[Excerpt]

Tuesday, December 6, 2011

Writing Is Making Choices

I'm once again revising my first novel, Another Place on the Planet. On the advice of my editor, I am deleting several scenes which will help in several ways. One of the scenes is a rape which I threw in as a plot device. It took on a life of it's own. And now I know my handling of it didn't do justice to the violence and terror women suffer when raped. I've never been raped so I could only imagine. I didn't imagine enough. I've never done a lot of things my main character, Lily, does and experiences.

The internet is a labyrinth. We all click on a link and hours later found ourselves topics and cyber miles from where we began. I have to admit I have learned a lot that way, as well as squandered precious hours when I could have been more productive. Tonight I clicked on a link to a screenwriting blog I follow and watched the video there that took me to YouTube where I watched a short film called  Train. Just out of curiosity.

That led to a click on this short film. I found it very graphic and disturbing. But it did me the favor of confirming the writing choice I need to make. I hadn't seen it before but there are several similarities to the scene I wrote. Three men violating one woman. Dark, lonely place. Urinating on the victim. My imagination scares me sometimes. The men in my scene are teens and less invested in the activity than the ones in the video, so it doesn't go as badly for Lily. That kind of trauma and the ensuing legal complications need an entire book.

How men treat women is a minor theme in Another Place on the Planet. I pray for the day when men treat all women as they would their mother or daughter or sister, and men who can't even do that are no more.

 

1 Timothy 5:1-2 (The Message)

 Don't be harsh or impatient with an older man. Talk to him as you would your own father, and to the younger men as your brothers. Reverently honor an older woman as you would your mother, and the younger women as sisters.

[/Excerpt]
[Source data]

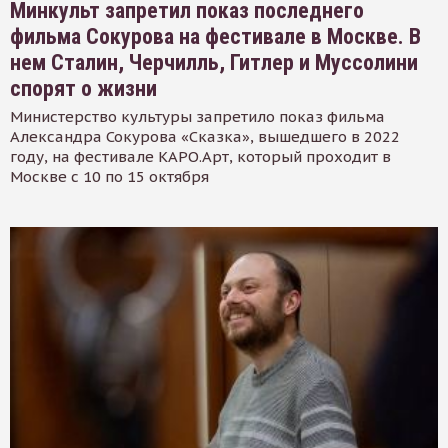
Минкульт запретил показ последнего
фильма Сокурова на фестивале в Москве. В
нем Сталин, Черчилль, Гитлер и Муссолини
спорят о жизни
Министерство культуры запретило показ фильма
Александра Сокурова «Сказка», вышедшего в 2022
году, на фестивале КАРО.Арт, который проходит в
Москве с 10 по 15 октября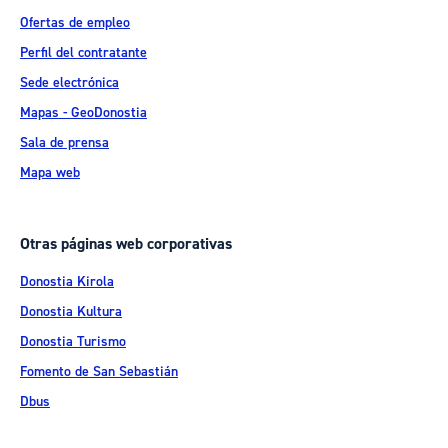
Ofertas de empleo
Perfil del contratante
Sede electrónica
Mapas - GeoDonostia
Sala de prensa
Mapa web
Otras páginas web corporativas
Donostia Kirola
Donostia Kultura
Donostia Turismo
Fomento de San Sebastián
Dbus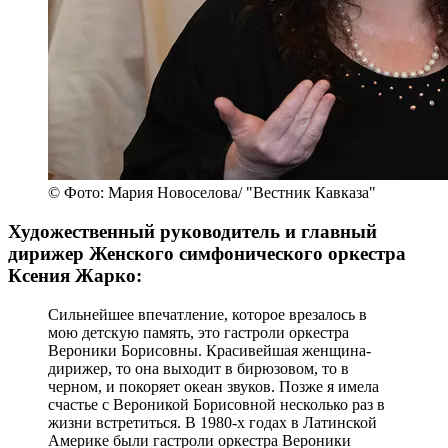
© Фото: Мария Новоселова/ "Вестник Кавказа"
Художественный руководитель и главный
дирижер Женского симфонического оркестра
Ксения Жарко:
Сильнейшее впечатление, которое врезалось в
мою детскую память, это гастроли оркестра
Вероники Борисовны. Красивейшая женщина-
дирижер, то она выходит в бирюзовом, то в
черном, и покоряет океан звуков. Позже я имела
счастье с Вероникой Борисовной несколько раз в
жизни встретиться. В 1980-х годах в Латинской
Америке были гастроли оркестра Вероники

[/Source data]
[Source data]

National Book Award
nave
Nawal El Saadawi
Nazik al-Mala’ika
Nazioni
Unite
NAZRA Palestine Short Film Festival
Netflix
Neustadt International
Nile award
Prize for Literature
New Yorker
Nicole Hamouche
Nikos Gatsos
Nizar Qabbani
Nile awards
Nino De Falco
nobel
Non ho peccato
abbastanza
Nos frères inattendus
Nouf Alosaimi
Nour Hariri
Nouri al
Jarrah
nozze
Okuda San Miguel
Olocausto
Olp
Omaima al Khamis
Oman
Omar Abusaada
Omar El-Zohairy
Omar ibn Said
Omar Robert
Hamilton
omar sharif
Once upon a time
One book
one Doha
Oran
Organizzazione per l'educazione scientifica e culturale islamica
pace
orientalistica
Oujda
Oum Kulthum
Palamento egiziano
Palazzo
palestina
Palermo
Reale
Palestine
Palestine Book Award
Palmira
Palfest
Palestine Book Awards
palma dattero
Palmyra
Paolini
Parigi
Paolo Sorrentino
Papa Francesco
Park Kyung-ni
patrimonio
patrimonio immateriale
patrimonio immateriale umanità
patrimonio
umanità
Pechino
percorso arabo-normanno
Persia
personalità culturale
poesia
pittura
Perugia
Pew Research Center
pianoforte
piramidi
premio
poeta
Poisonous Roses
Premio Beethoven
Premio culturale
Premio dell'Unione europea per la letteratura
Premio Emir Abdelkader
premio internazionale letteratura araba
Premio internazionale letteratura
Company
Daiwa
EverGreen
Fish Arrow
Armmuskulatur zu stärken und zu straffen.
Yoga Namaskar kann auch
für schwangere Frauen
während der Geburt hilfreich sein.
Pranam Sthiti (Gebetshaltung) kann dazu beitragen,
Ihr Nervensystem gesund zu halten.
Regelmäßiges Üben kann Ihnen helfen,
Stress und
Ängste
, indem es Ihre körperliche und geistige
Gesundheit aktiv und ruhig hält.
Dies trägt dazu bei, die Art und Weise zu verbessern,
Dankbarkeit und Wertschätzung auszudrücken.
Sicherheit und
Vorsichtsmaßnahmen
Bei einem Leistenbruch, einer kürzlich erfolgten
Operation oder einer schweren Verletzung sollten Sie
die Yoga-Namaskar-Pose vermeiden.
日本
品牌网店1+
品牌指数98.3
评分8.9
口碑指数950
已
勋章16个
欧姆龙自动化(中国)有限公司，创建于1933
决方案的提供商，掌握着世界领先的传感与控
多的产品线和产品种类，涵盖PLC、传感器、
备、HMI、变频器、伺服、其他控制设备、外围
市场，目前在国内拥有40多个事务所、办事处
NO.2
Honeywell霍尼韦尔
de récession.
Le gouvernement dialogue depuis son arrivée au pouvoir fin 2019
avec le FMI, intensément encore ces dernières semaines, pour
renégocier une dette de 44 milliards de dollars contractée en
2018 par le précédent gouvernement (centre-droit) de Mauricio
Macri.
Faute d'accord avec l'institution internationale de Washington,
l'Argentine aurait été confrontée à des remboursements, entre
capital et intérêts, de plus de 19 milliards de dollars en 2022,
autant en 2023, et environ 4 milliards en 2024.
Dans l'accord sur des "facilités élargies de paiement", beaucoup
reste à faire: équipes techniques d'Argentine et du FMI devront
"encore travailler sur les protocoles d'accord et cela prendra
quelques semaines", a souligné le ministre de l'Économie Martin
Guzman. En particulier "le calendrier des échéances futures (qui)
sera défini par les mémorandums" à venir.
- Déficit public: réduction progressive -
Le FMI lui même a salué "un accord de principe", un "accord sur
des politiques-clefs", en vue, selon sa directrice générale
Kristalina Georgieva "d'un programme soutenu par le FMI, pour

[/Source data]
[Source data]

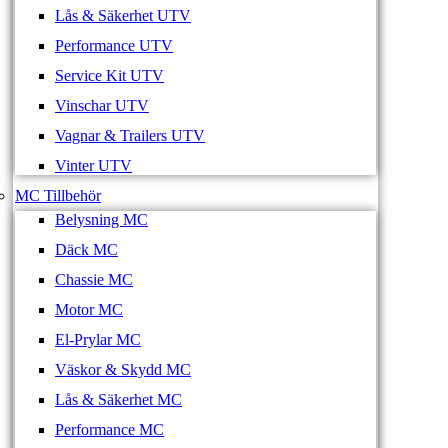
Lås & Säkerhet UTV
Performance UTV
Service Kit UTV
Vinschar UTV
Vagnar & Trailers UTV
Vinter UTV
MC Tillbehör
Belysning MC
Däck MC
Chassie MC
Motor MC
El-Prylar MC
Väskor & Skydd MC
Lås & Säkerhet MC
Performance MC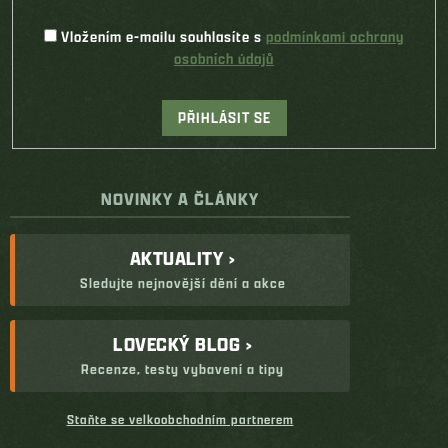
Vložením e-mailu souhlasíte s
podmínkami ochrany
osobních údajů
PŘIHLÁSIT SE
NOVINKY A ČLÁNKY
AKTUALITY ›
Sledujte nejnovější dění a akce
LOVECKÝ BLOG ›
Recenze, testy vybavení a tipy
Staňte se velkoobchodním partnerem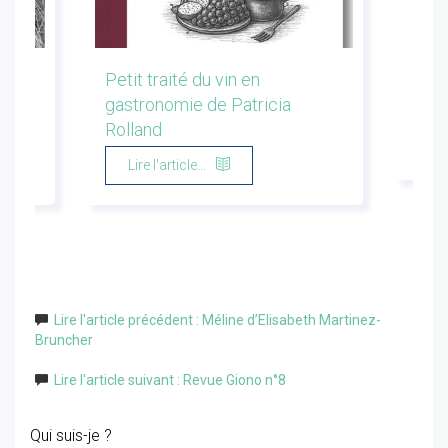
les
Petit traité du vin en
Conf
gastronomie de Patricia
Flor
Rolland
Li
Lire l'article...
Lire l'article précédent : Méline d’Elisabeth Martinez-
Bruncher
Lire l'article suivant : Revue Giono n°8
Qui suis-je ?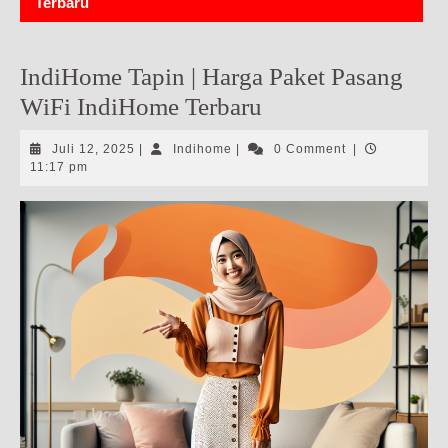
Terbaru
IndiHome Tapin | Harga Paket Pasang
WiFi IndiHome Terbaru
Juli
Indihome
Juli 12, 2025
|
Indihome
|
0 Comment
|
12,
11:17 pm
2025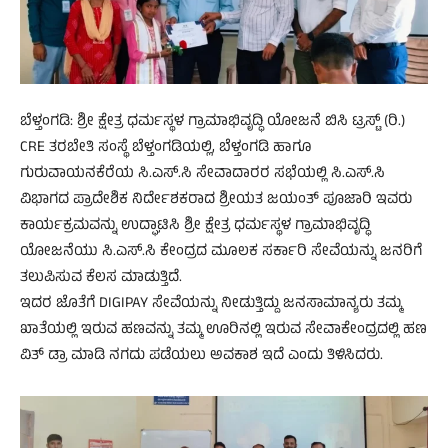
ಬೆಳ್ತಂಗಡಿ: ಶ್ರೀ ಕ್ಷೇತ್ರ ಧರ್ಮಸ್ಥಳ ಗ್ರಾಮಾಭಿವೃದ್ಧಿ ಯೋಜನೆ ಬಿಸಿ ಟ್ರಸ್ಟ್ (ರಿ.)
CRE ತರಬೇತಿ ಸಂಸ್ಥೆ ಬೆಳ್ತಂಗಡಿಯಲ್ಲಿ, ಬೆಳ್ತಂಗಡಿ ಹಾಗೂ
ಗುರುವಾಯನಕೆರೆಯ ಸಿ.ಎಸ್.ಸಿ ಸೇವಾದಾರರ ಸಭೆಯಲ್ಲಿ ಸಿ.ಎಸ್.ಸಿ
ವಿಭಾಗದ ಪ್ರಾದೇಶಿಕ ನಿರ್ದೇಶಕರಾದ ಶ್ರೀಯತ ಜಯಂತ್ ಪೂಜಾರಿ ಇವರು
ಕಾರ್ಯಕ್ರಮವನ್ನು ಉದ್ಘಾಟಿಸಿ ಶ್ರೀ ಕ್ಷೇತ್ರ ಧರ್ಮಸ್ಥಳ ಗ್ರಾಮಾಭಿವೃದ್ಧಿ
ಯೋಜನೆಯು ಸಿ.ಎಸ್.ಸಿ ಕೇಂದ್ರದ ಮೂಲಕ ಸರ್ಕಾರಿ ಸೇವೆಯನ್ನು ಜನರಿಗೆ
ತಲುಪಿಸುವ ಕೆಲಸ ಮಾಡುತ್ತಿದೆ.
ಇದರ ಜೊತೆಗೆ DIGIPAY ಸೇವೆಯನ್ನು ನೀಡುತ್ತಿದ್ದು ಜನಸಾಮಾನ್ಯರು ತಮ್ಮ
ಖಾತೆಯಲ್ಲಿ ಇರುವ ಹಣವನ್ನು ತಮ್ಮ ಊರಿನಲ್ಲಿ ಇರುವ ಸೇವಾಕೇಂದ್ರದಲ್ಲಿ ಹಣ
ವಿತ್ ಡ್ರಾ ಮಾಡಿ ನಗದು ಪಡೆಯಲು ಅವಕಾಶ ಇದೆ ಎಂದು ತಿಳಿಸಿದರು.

[/Source data]

What you are asked to do: In the "Writing Is Making Choices" post, which similarities does the writer list between the short film and the scene from the novel?

Solution to this task:
- Three men violating one woman
- A dark, lonely place
- Urinating on the victim